*DIRECTIONS*: Find each line below that contains the string "thước" and copy those lines in full.

*Saved data entries*:
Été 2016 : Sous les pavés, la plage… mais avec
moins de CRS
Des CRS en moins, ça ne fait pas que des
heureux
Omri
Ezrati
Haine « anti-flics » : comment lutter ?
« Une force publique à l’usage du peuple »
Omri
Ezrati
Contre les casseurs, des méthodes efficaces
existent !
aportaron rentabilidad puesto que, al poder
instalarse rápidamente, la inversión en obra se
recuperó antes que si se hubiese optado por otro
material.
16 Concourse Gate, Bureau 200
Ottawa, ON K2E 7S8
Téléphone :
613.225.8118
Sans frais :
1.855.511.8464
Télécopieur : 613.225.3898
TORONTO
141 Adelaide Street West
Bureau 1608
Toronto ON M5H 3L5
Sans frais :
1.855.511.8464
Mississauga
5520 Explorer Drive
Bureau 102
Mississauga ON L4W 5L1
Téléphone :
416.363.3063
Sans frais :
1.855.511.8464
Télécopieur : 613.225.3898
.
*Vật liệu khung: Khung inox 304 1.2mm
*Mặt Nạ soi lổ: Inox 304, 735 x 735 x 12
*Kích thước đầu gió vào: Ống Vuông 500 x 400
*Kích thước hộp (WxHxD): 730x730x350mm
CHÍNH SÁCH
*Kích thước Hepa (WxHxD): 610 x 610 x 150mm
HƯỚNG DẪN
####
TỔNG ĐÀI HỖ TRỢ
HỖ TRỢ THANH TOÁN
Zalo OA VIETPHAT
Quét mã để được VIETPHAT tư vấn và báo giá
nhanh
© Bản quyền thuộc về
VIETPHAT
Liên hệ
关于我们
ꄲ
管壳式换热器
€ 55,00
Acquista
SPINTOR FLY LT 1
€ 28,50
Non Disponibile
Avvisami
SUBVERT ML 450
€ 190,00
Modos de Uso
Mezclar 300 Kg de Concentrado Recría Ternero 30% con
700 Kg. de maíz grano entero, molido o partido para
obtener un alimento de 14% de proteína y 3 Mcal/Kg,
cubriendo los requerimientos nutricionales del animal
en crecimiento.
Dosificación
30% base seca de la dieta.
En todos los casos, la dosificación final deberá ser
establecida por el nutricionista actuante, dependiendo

*RESULT FOR THIS TASK*:
*Kích thước đầu gió vào: Ống Vuông 500 x 400
*Kích thước hộp (WxHxD): 730x730x350mm
*Kích thước Hepa (WxHxD): 610 x 610 x 150mm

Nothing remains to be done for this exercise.